Dans une démocratie représentative, ce n’est pas la rue qui gouverne : c’est le Parlement, qui représente la nation et ses aspirations.
Le gouvernement Arizona dispose bien à la Chambre d’une majorité pour le soutenir.
On ne peut pas dire qu’il gouverne contre le peuple, et quand on le dit, c’est une déclaration qui n’est pas anodine, puisqu’elle revient à remettre en cause le principe même de la démocratie parlementaire.

La limite du raisonnement, c’est qu’un bulletin de vote tous les cinq ans, c’est certes une délégation de pouvoir, mais ce n’est pas un chèque en blanc ni un abandon de citoyenneté.
Entre deux élections, les citoyens, dans une démocratie, ont le droit de s’exprimer.
C’est d’autant plus vrai que toutes les réformes ou décisions budgétaires prises par le gouvernement Arizona n’étaient pas toujours clairement connues des électeurs en 2024.

On peut très bien avoir voté pour la N-VA, le CD&V, Vooruit, le MR ou Les Engagés il y a un an, et demain encore juger positivement leur action sur un certain nombre de points — tout en étant en désaccord sur le malus pension ou sur le travail de nuit.
On peut approuver l’action du gouvernement sur certains chapitres et pas sur d’autres.

Ne pas vouloir tenir compte de l’opinion publique lorsqu’elle manifeste son mécontentement, ne pas vouloir dialoguer avec ses électeurs, ce serait une forme de confiscation du pouvoir.
La démocratie, cela nécessite des allers-retours entre les citoyens et les élus.
Pour cela, il faut donc que les députés soient à l’écoute de leurs électeurs, pas seulement de leur président de parti.

Alors, sont-elles utiles ces manifestations ?
Sont-elles autre chose qu’un moment où s’exprime, où s’évacue une colère, une frustration, sans que cela ne permette réellement d’avoir un impact sur le cours des choses ?

La réponse est mitigée.
Clairement, ce ne sont pas les manifestations qui font le budget ou la législation.
L’influence des manifestants est donc nécessairement limitée, à plus forte raison lorsqu’une majorité est déterminée et soudée autour d’un projet qui semble bénéficier d’une forte adhésion de ses électeurs.

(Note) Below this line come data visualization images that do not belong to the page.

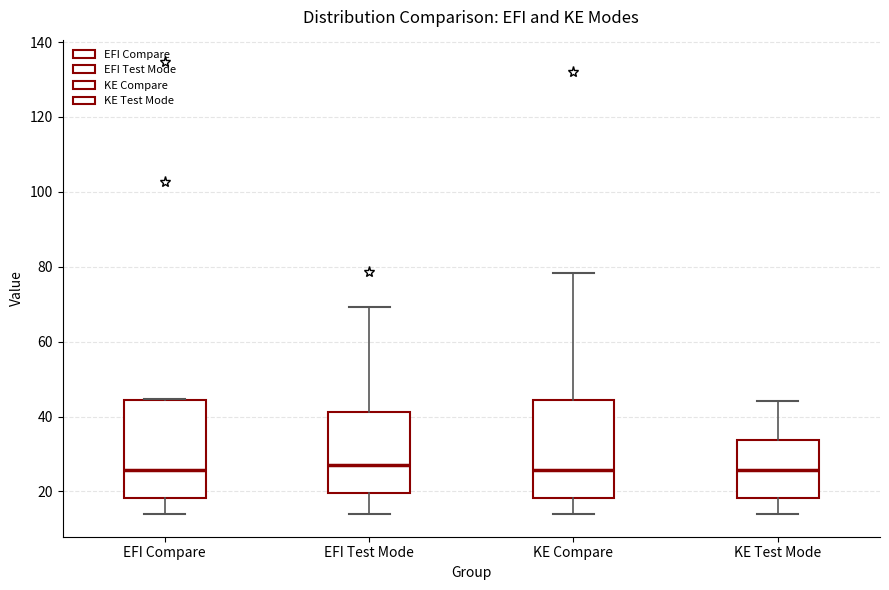

Reading left to right, transcribe this box plot: for each box, give where its median line is, the range the box spans, and where its two whiskers end, as read against the y-axis. The values are not printed on the chart, so give them approximately, as read against the axis.

EFI Compare: median 26, box 18 to 44, whiskers 14 to 44
EFI Test Mode: median 28, box 20 to 42, whiskers 14 to 70
KE Compare: median 26, box 18 to 44, whiskers 14 to 78
KE Test Mode: median 26, box 18 to 34, whiskers 14 to 44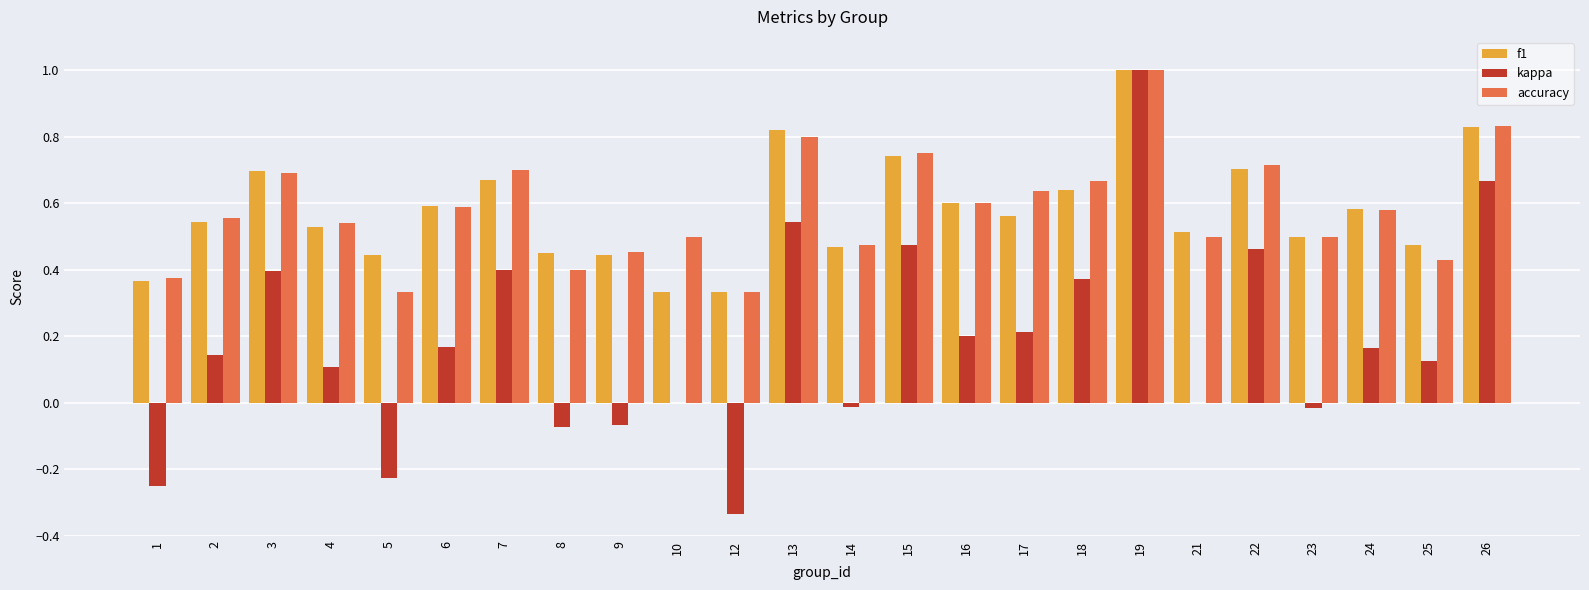

What is the sum of all f1 values?

13.8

En Belgique, avec notre système de vote à la proportionnelle, les choses pourraient être un peu plus subtiles.
Dans une coalition gouvernementale où l’on trouve, c’est vrai, des partis de droite fermes sur leurs convictions, mais aussi des partis plus au centre, voire au centre gauche comme Vooruit, la possibilité de se faire entendre par une partie de la majorité n’est pas tout à fait à exclure.

Les syndicats ne s’y trompent pas.
Ils ne vont pas convaincre Bart De Wever ou Georges-Louis Bouchez.
Ils peuvent en revanche faire pression sur Vooruit, sur le CD&V et sur Les Engagés.
Ce sont ces partis-là qui sont aujourd’hui en mesure de faire le lien entre ceux qui sont dans la rue et ceux qui sont au gouvernement.
C’est à eux qu’il reviendra de corriger, d’amender, d’adoucir ou de reporter telle ou telle mesure.

Et on ne peut pas dire que cela n’arrive jamais. Même en France, où le pouvoir est particulièrement centralisé.
Les manifestations contre la réforme des retraites n’avaient pas fait reculer Emmanuel Macron.
Mais, face à un Parlement morcelé et une sorte de situation parlementaire à la belge, qui oblige à partager le pouvoir, les manifestants — relayés par le Parti socialiste, qui avait fait du report de la réforme la condition de son soutien — ont fini par obtenir gain de cause.

Il n’est pas exclu qu’un scénario semblable puisse voir le jour en Belgique aussi.